Durability, grip and comfort
Like the taller Protect version, the Adidas Terrex Trail Cross SL uses a high-friction Stealth rubber sole and ticks boxes of durability, grip and comfort.
Since testing a few years back, Adidas has significantly tweaked the design and construction, introducing different materials into the upper to add cut and abrasion resistance and also improve drying times.
The SL is marginally lighter than the boot version, but still on the heavier side, thanks in part to the same triple-zone, chunky Stealth sole with its reinforced toebox and extra ‘bumper’ wrapping at both ends. This thicker sole is supple, but with a supportive midsole offers good cushioning and defence smashing through rocks. Extra base material inevitably adds more weight to turn over while pedalling, and the SL isn’t quite as conforming or planted on platforms over the roughest trail segments as the Five Ten Freerider Pro’s benchmark dimpled sole.
Even with the upper perforated for cooling and air-flow, the Terrex isn’t too chilly and brushes off splashes and muck well, but being quite thin and flexible it’s not as rigid and supportive as some tighter-fitting, stiffer bodied shoes.
Overall, Adidas has nailed it with the Terrex. Fifteen pounds more than previously means the price is less competitive now, but the quality, comfort levels (on and off the bike) and pedal feel are still top drawer. It’s proven durable too, so just about the only criticism is the thinner upper allows the foot to twist marginally from side-to-side independently of the sole more easily than some stiffer shoes if you like a locked-down feel.

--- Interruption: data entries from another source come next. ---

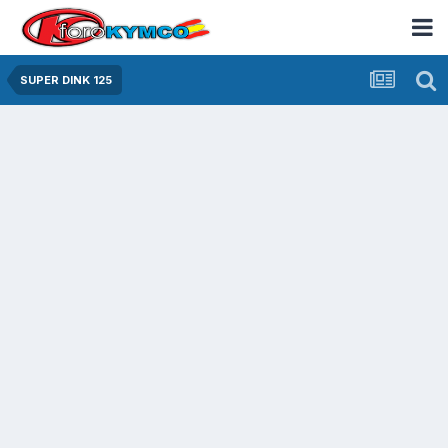
SUPER DINK 125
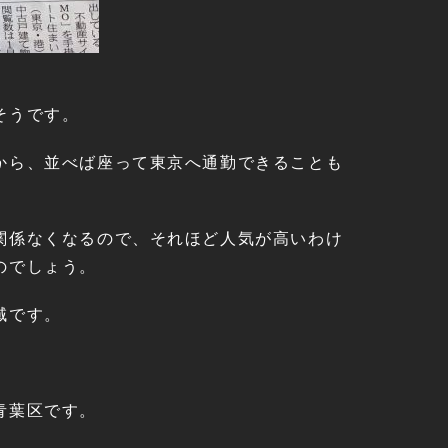
そうです。
から、並べば座って東京へ通勤できることも
関係なくなるので、それほど人気が高いわけ
のでしょう。
域です。
青葉区です。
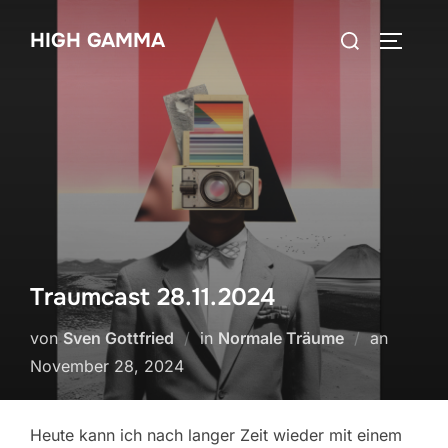
Zum
Suchen
HIGH GAMMA
Inhalt
SEITEN
nach:
springen
Traumcast 28.11.2024
Veröffen
von
Sven Gottfried
in
Normale Träume
an
am
November 28, 2024
Heute kann ich nach langer Zeit wieder mit einem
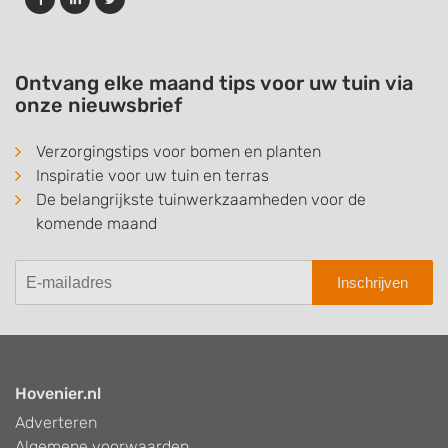
Ontvang elke maand tips voor uw tuin via
onze nieuwsbrief
Verzorgingstips voor bomen en planten
Inspiratie voor uw tuin en terras
De belangrijkste tuinwerkzaamheden voor de
komende maand
Inschrijven
Hovenier.nl
Adverteren
Algemene voorwaarden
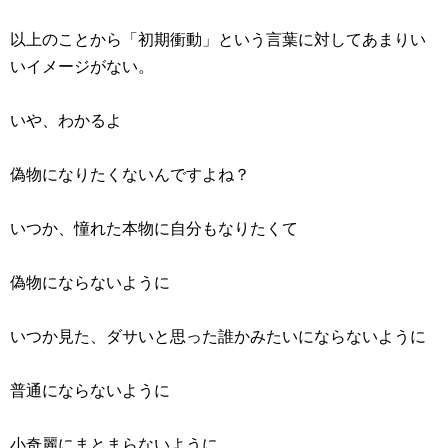
以上のことから「初期衝動」という言葉に対してあまりい
いイメージがない。
いや、わかるよ
偽物になりたくないんですよね？
いつか、憧れた本物に自分もなりたくて
偽物にならないように
いつか見た、ダサいと思った誰かみたいにならないように
普通にならないように
小奇麗にまとまらないように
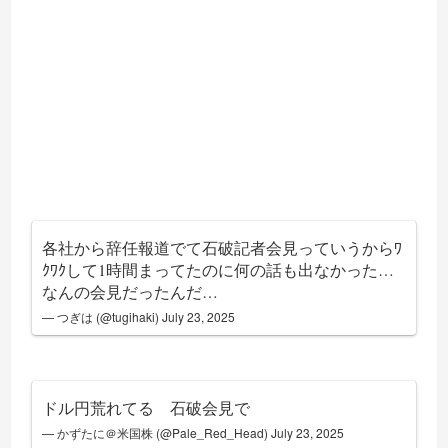
各社から辞任報道でて石破記者会見っていうからﾜ
ｸﾜｸして1時間まってたのに何の話も出なかった…
なんの会見だったんだ…
— つぎは (@tugihaki)
July 23, 2025
ドル円荒れてる 石破会見で
— かずたに＠米国株 (@Pale_Red_Head)
July 23, 2025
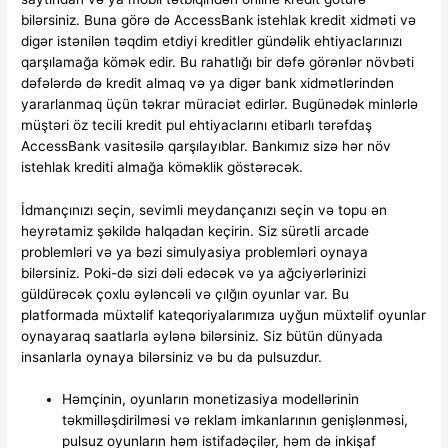
bilərsiniz. Buna görə də AccessBank istehlak kredit xidməti və
digər istənilən təqdim etdiyi kreditler gündəlik ehtiyaclarınızı
qarşılamağa kömək edir. Bu rahatlığı bir dəfə görənlər növbəti
dəfələrdə də kredit almaq və ya digər bank xidmətlərindən
yararlanmaq üçün təkrar müraciət edirlər. Bugünədək minlərlə
müştəri öz tecili kredit pul ehtiyaclarını etibarlı tərəfdaş
AccessBank vasitəsilə qarşılayıblar. Bankımız sizə hər növ
istehlak krediti almağa köməklik göstərəcək.
İdmançınızı seçin, sevimli meydançanızı seçin və topu ən
heyrətamiz şəkildə halqadan keçirin. Siz sürətli arcade
problemləri və ya bəzi simulyasiya problemləri oynaya
bilərsiniz. Poki-də sizi dəli edəcək və ya ağciyərlərinizi
güldürəcək çoxlu əyləncəli və çılğın oyunlar var. Bu
platformada müxtəlif kateqoriyalarımıza uyğun müxtəlif oyunlar
oynayaraq saatlarla əylənə bilərsiniz. Siz bütün dünyada
insanlarla oynaya bilərsiniz və bu da pulsuzdur.
Həmçinin, oyunların monetizasiya modellərinin
təkmilləşdirilməsi və reklam imkanlarının genişlənməsi,
pulsuz oyunların həm istifadəçilər, həm də inkişaf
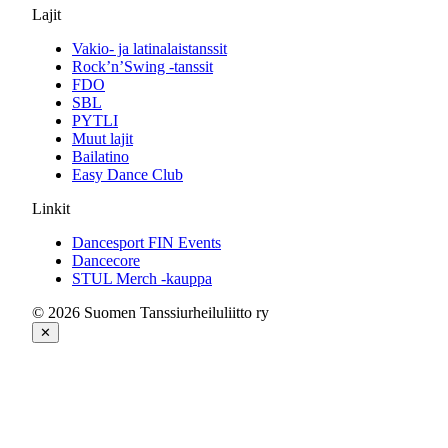
Lajit
Vakio- ja latinalaistanssit
Rock’n’Swing -tanssit
FDO
SBL
PYTLI
Muut lajit
Bailatino
Easy Dance Club
Linkit
Dancesport FIN Events
Dancecore
STUL Merch -kauppa
© 2026 Suomen Tanssiurheiluliitto ry
✕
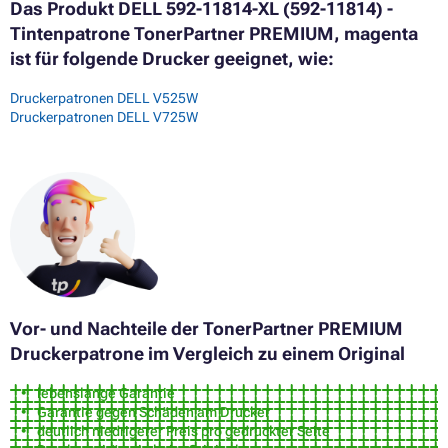
Das Produkt DELL 592-11814-XL (592-11814) -
Tintenpatrone TonerPartner PREMIUM, magenta
ist für folgende Drucker geeignet, wie:
Druckerpatronen DELL V525W
Druckerpatronen DELL V725W
Vor- und Nachteile der TonerPartner PREMIUM
Druckerpatrone im Vergleich zu einem Original
lebenslange Garantie
Garantie gegen Schäden am Drucker
deutlich niedrigerer Preis pro gedruckter Seite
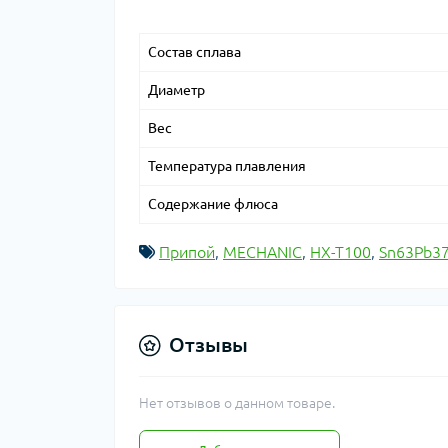
Состав сплава
Диаметр
Вес
Температура плавления
Содержание флюса
Припой
,
MECHANIC
,
HX-T100
,
Sn63Pb3
Отзывы
Нет отзывов о данном товаре.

Adidas Terrex Trail Cross Protect review
- Weight: 480g (960g pair)
- Sizes: 6 to 13.5
Adidas now owns Five Ten and offers a growing range of Stealth rubber-soled riding shoes, with this Terrex model being one of the most technical and unique. The ankle-height boot has thick sticky Stealth rubber underneath for sorted pedal grip, and increased levels of armour and support higher up.
The extra protection comes via a comfortably padded ankle wrap with an impact-hardening D30 cuff. This fends off crank knocks, keeps dirt and crud outside, and also adds extra stability to support against rolling ankles. The Terrex upper uses a light, flexible rip-stop fabric that breathes well so feet never badly overheat (even inside the thicker protective toe box), and the vented shell resists splashes and rain well and dries quickly after cleaning.

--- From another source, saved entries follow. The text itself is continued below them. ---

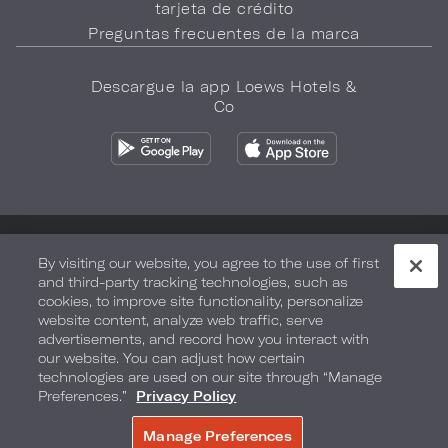
tarjeta de crédito
Preguntas frecuentes de la marca
Descargue la app Loews Hotels &
Co
Política de privacidad
No vender mi información
By visiting our website, you agree to the use of first
and third-party tracking technologies, such as
Seguridad y bienestar
Términos de Uso
Accesibilidad
cookies, to improve site functionality, personalize
website content, analyze web traffic, serve
Mapa del sitio
Sus opciones de privacidad
advertisements, and record how you interact with
our website. You can adjust how certain
DERECHOS DE AUTOR 2026.
LOEWS HOTELS & CO
technologies are used on our site through “Manage
Preferences.”
Privacy Policy
Manage Preferences
RESERVE AHORA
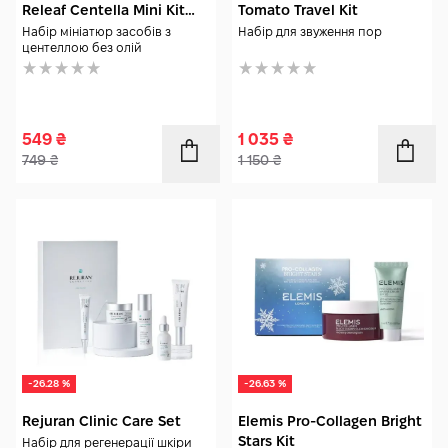
Releaf Centella Mini Kit
Tomato Travel Kit
Unscented
Набір мініатюр засобів з
Набір для звуження пор
центеллою без олій
549
₴
1 035
₴
749
₴
1 150
₴
-26.28 %
-26.63 %
Rejuran Clinic Care Set
Elemis Pro-Collagen Bright
Stars Kit
Набір для регенерації шкіри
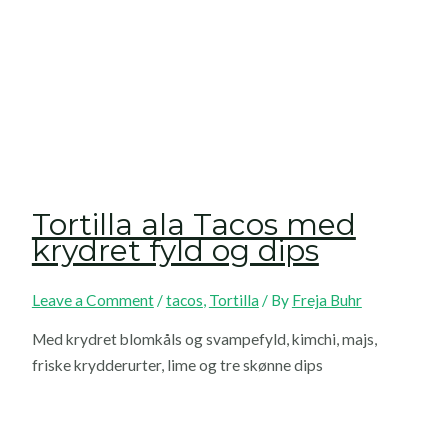
Tortilla ala Tacos med
krydret fyld og dips
Leave a Comment
/
tacos
,
Tortilla
/ By
Freja Buhr
Med krydret blomkåls og svampefyld, kimchi, majs,
friske krydderurter, lime og tre skønne dips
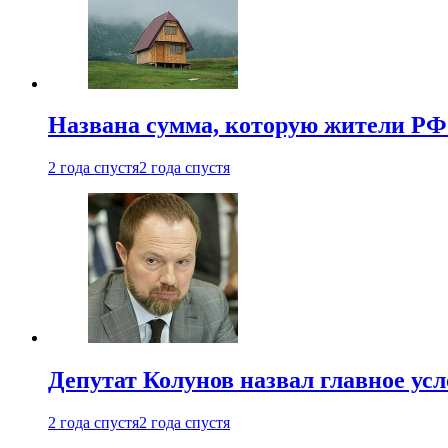
Названа сумма, которую жители РФ 
2 года спустя
2 года спустя
Депутат Колунов назвал главное ус
2 года спустя
2 года спустя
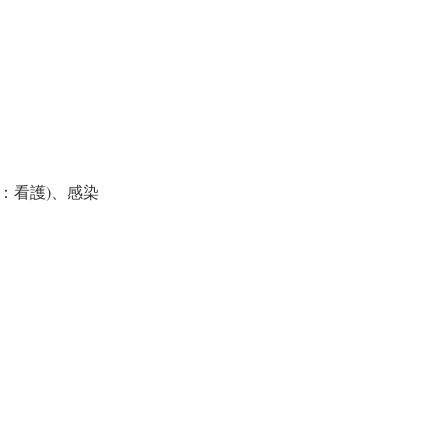
：看護)、感染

The chunky Stealth rubber base is divided into segments, with deep ridged ends for hiking traction and a triangle-patterned mid zone for maximum pedal grip and pin meshing. The outer edges use tough rubber bumpers to fend of rocks and knocks, without making the boot so bulky issues arise with rubbing stays or crank arms. We’ve hammered this boot in all conditions for a full year now and durability and build quality has been excellent.

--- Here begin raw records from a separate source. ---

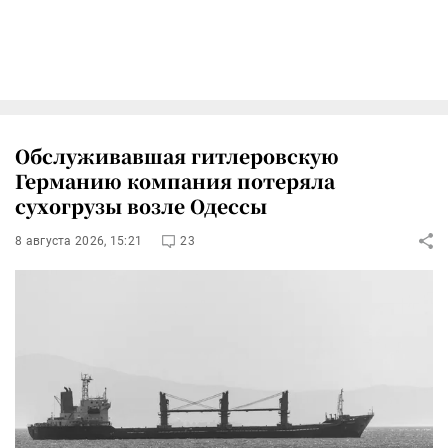
Обслуживавшая гитлеровскую
Германию компания потеряла
сухогрузы возле Одессы
8 августа 2026, 15:21
23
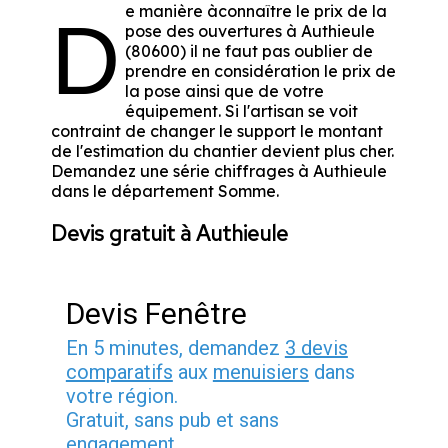
e manière àconnaître le prix de la
D
pose des ouvertures à Authieule
(80600) il ne faut pas oublier de
prendre en considération le prix de
la pose ainsi que de votre
équipement. Si l'artisan se voit
contraint de changer le support le montant
de l'estimation du chantier devient plus cher.
Demandez une série chiffrages à Authieule
dans le département
Somme
.
Devis gratuit à Authieule
Devis Fenêtre
En 5 minutes, demandez
3 devis
comparatifs
aux
menuisiers
dans
votre région.
Gratuit, sans pub et sans
engagement.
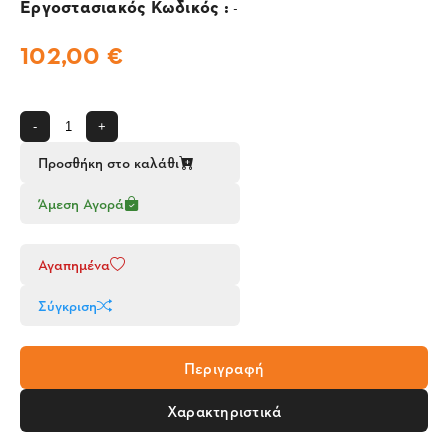
Εργοστασιακός Κωδικός :
-
102,00 €
-
+
Προσθήκη στο καλάθι
Άμεση Αγορά
Αγαπημένα
Σύγκριση
Περιγραφή
Χαρακτηριστικά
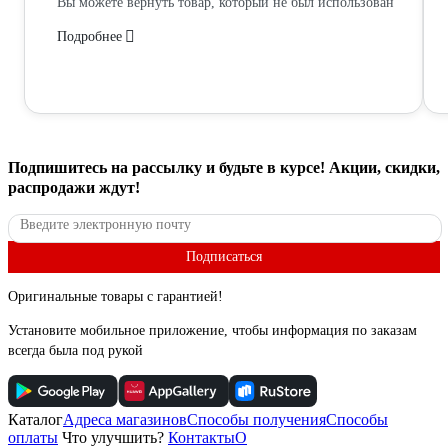
Вы можете вернуть товар, который не был использован
Подробнее
Подпишитесь
на рассылку
и будьте в курсе! Акции, скидки,
распродажи ждут!
Подписаться
Оригинальные товары с гарантией!
Установите мобильное приложение, чтобы информация по заказам
всегда была под рукой
Каталог
Адреса магазинов
Способы получения
Способы
оплаты
Что улучшить?
Контакты
О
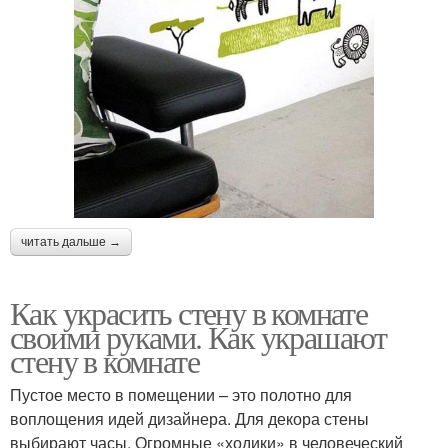
читать дальше →
Как украсить стену в комнате
своими руками. Как украшают
стену в комнате
Пустое место в помещении – это полотно для
воплощения идей дизайнера. Для декора стены
выбирают часы. Огромные «ходики» в человеческий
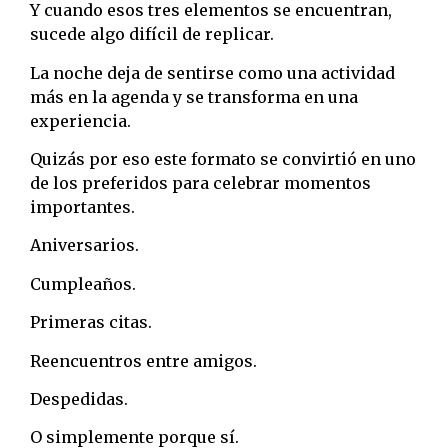
Y cuando esos tres elementos se encuentran,
sucede algo difícil de replicar.
La noche deja de sentirse como una actividad
más en la agenda y se transforma en una
experiencia.
Quizás por eso este formato se convirtió en uno
de los preferidos para celebrar momentos
importantes.
Aniversarios.
Cumpleaños.
Primeras citas.
Reencuentros entre amigos.
Despedidas.
O simplemente porque sí.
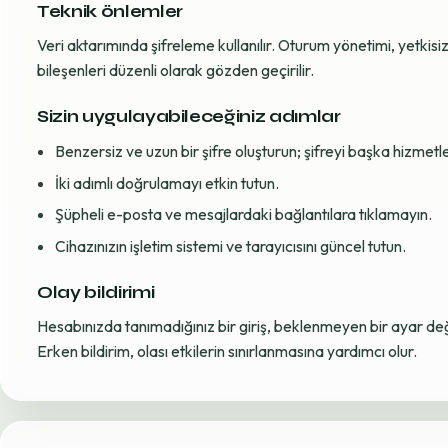
Teknik önlemler
Veri aktarımında şifreleme kullanılır. Oturum yönetimi, yetkisiz 
bileşenleri düzenli olarak gözden geçirilir.
Sizin uygulayabileceğiniz adımlar
Benzersiz ve uzun bir şifre oluşturun; şifreyi başka hizmet
İki adımlı doğrulamayı etkin tutun.
Şüpheli e-posta ve mesajlardaki bağlantılara tıklamayın.
Cihazınızın işletim sistemi ve tarayıcısını güncel tutun.
Olay bildirimi
Hesabınızda tanımadığınız bir giriş, beklenmeyen bir ayar değiş
Erken bildirim, olası etkilerin sınırlanmasına yardımcı olur.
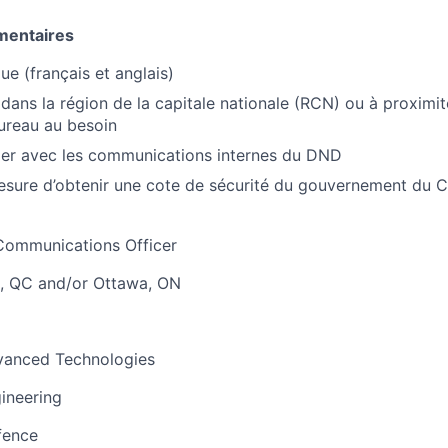
mentaires
gue (français et anglais)
é dans la région de la capitale nationale (RCN) ou à proximi
ureau au besoin
lier avec les communications internes du DND
esure d’obtenir une cote de sécurité du gouvernement du 
Communications Officer
, QC and/or Ottawa, ON
anced Technologies
ineering
ence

Adidas really has everything totally dialled here. There’s great grip, enough comfort for every day use and more protection and stability than most rivals. Pedal stability is excellent, although very slightly less locked on than the Five Ten Freerider’s ultimate stickiness, damping and bite. There’s less pedal feel as a consequence of the moderately thick sole too.
Still, considering the technical protection features, plentiful grip and build quality, the £130 asking price is very competitive for such a feature rich shoe.